Going Once, Going Twice…Gone?
There goes the bling.
For auction house Phillips de Pury & Co., it was to be the kind of buzzy, art world event that would make money and the tabloids: "Hip Hop's Crown Jewels." The October sale of rapper finery was to include Lil' Jon's signature 12-pound diamond "Crunk Ain't Dead" pendant, appraised at $500,000, and pieces worn by Notorious B.I.G. and Tupac Shakur. But with the financial system melting down, the New York-based Phillips first bumped the auction to early March, then bumped it again—off the calendar indefinitely.
As the art market falls to earth, Phillips de Pury is a telling window onto the wreckage. The smallest of the three main auction houses—its sales are about a twentieth of either Christie's or Sotheby's—Phillips set itself apart during the boom years as a fast-moving salesroom for pieces by trendy contemporary artists like Ugo Rondinone and Anselm Reyle. It offered buyers a way to bypass gallery wait and wooed sellers by promising large minimum returns, known as guarantees. Simon de Pury, the house's Swiss-born chairman and auctioneer, also injected a dose of flash into the staid auction arena, and evenings at the house's Chelsea headquarters were packed with collectors in their thirties and forties sipping champagne and gossiping in a dozen languages.
But in down times, as speculators drop out of the market, it's the hottest art that cools the fastest. Previous top-earners Damien Hirst and Jeff Koons are experiencing slumps, and seasoned collectors have begun investing their money in proven post-war, Modern, and Impressionist works—as witnessed at Christie's $264 million sale in February of works belonging to designer Yves Saint Laurent and his partner, Pierre Berge. In this climate, Phillips' strategy of focusing almost exclusively on new artists is now looking like the company's Achilles heel.

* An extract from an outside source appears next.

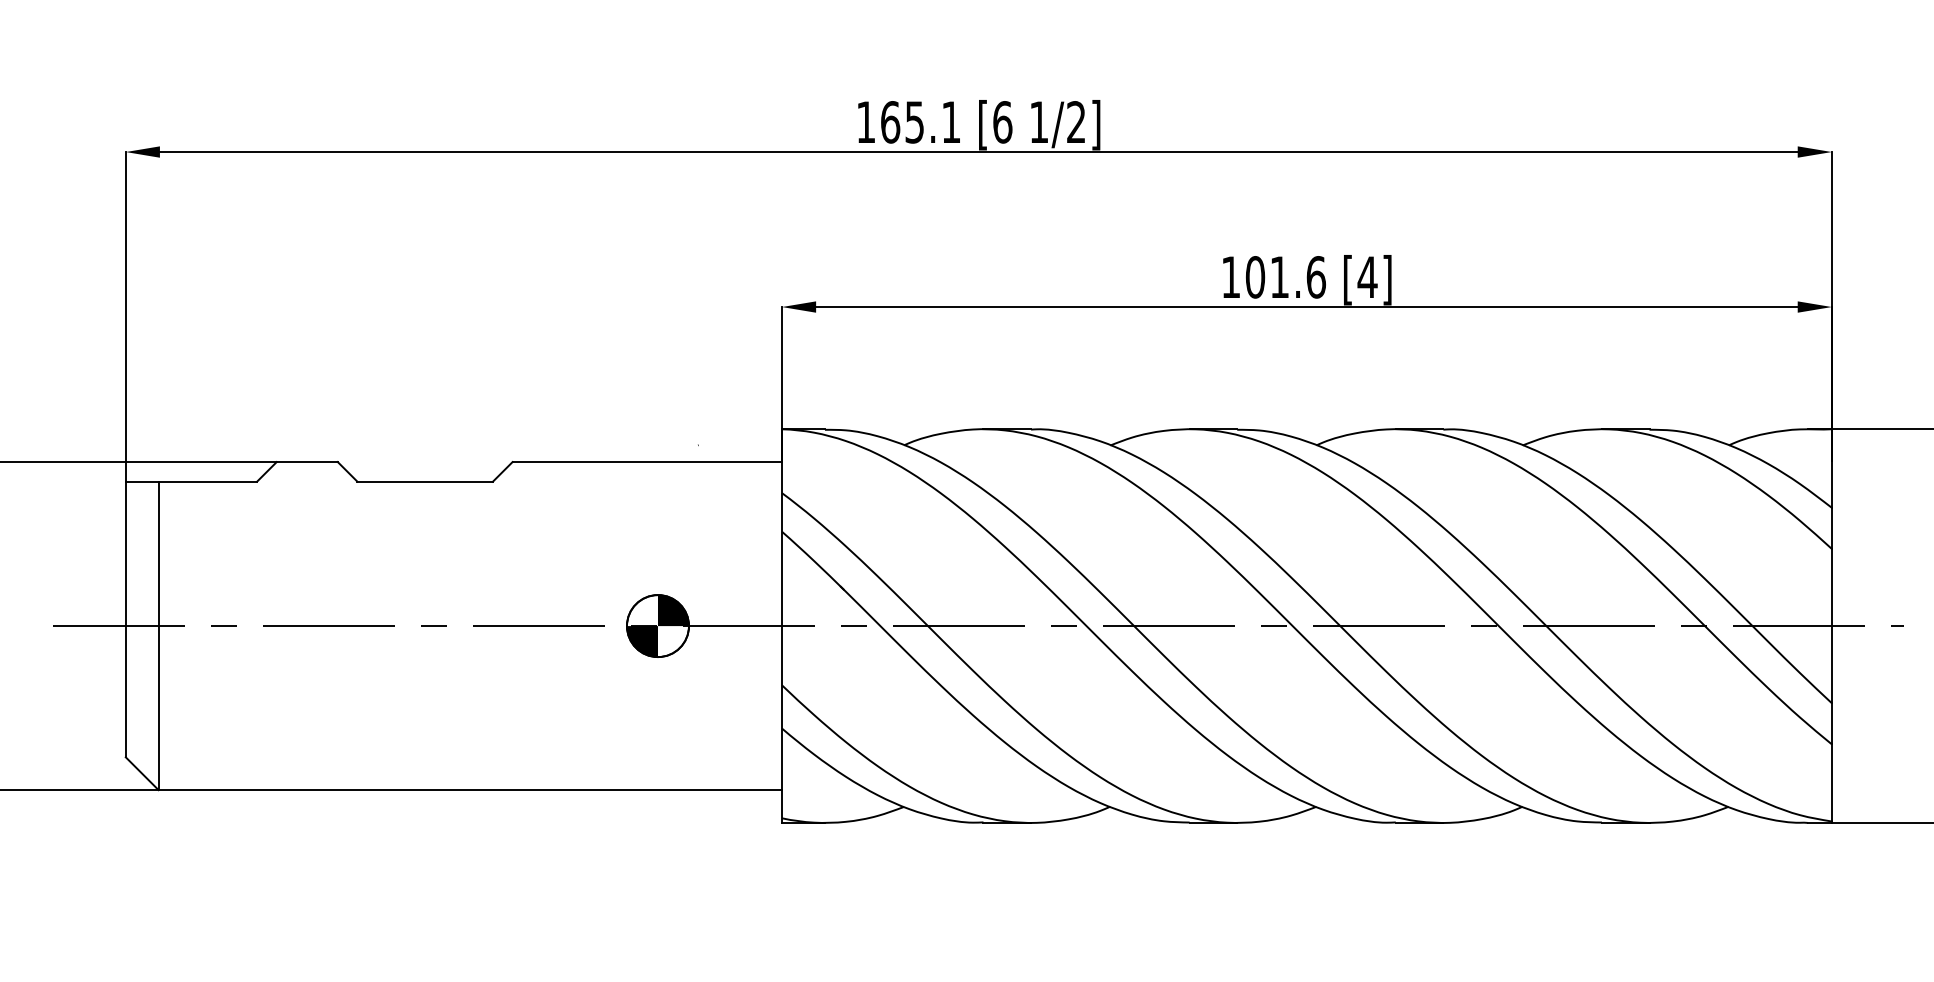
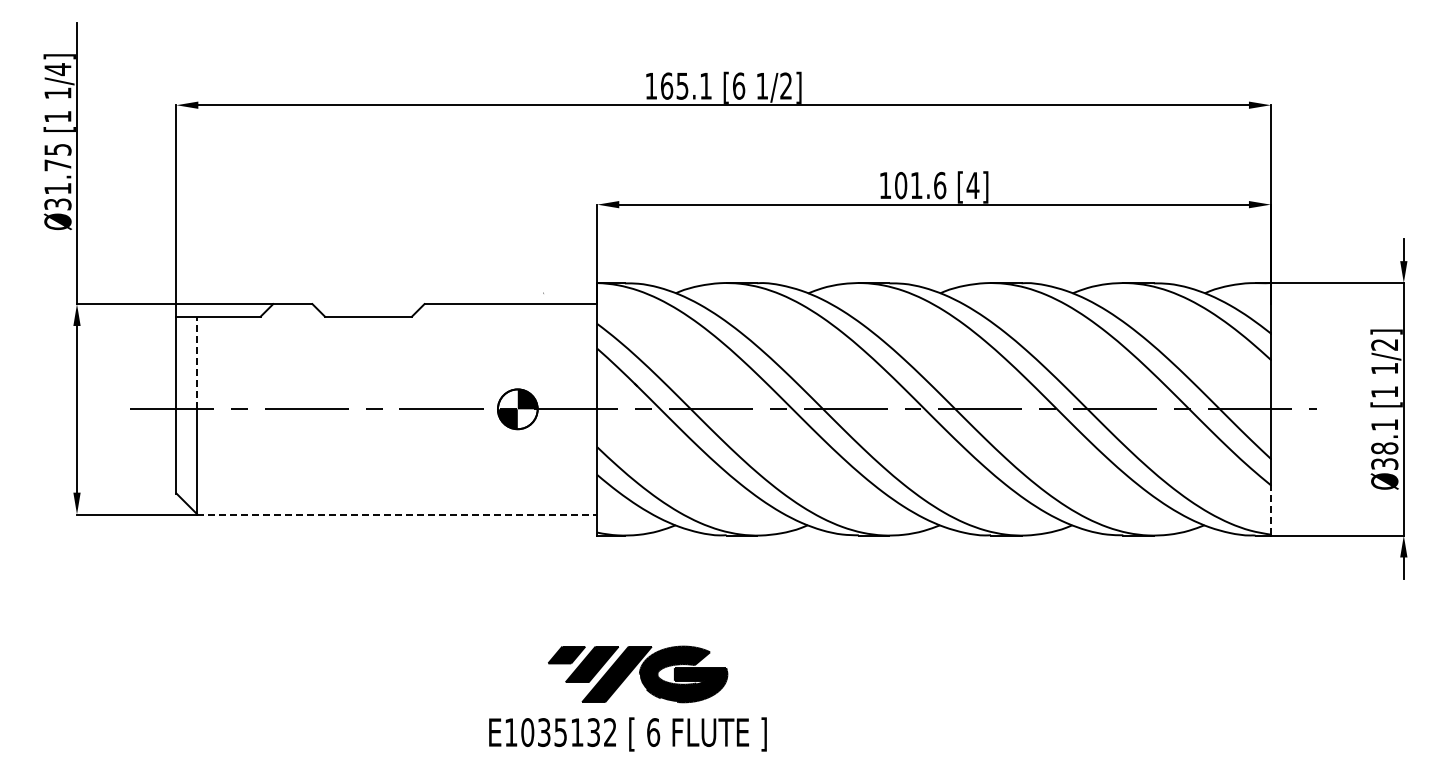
line: (158, 553) -> (197, 362), solid -> dashed
line: (1831, 782) -> (1270, 509), solid -> dashed
line: (470, 790) -> (397, 514), solid -> dashed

A year ago, when customers began delaying their payments to the auction house, de Pury discontinued his practice of offering guarantees. That move, in turn, reduced both the number of consigners and the quality of lots Phillips attracts. Last fall's sales were disastrous, and close to half of the house's lots didn't sell. To boost those sales percentages at the major contemporary art evening auction in February, the house offered just 53 works, compared with 211 the year before. Of those 53 works, 18 failed to sell, despite an energetically cajoling performance by de Pury. The $6 million in receipts far undershot last year's $42.8 million take for the same sale. Most recently, March's Under the Influence sale—an auction offering work by emerging artists at reasonable prices—eked out only a modest return of $1.6 million in New York.
Christie's and Sotheby's are of course suffering as well, with their contemporary sales vastly deflated. In their combined February evening contemporary-art sales in London, the two houses took in just over $38 million, compared with $331 million the year before. Between February 2008 and 2009, Sotheby's stock plummeted 88 percent, and it has announced a plan to cut costs by $100 million this year. Both houses have laid off staff. The difference is that Phillips, with only modest auctions of photography, jewelry, and design, has no fallback position. "Either Christie's or Sotheby's can shift its emphasis from painting to jewelry or from painting to furniture in any one of their markets—Phillips doesn't have that kind of flexibility," said art adviser Allan Schwartzman. "They're going to have to be very clever to adapt to this market if they're going to survive. For the longest time there really wasn't a place for a third auction house in this market."
An atmosphere of "gallows humor," as one longtime buyer put it, has descended at Phillips. The already spare company has cut back its staff, and further cuts are expected under new CEO Bernd Runge, a former VP of Condé Nast International, who took up his post March 1. Even the lifeline extended to Phillips in October—the sale of a controlling interest to the Mercury Group last fall for a reported $60 million—acquired a pallor as conflicting rumors began circulating. Some in the art world speculated that the deal with Mercury, Russia's largest luxury conglomerate, wasn't an investment at all but rather a fire sale. Others wondered if Mercury would come through with the cash. "Nobody knew if it was for real," says Richard Feigan, a veteran New York art dealer. "There's no transparency." Now, only six months into the deal, Mercury's owners Leonid Friedland and Leonid Strunin are said to be suffering buyer's remorse as the Russian economy continues to deteriorate. The two men declined to comment and directed questions to Simon de Pury, chairman of the auction house. De Pury acknowledges that the firm is cutting costs and trying to create "maximum efficiencies," but says that Friedland and Strunin "are in no way discouraged by the general climate and are stimulated by the opportunities this offers."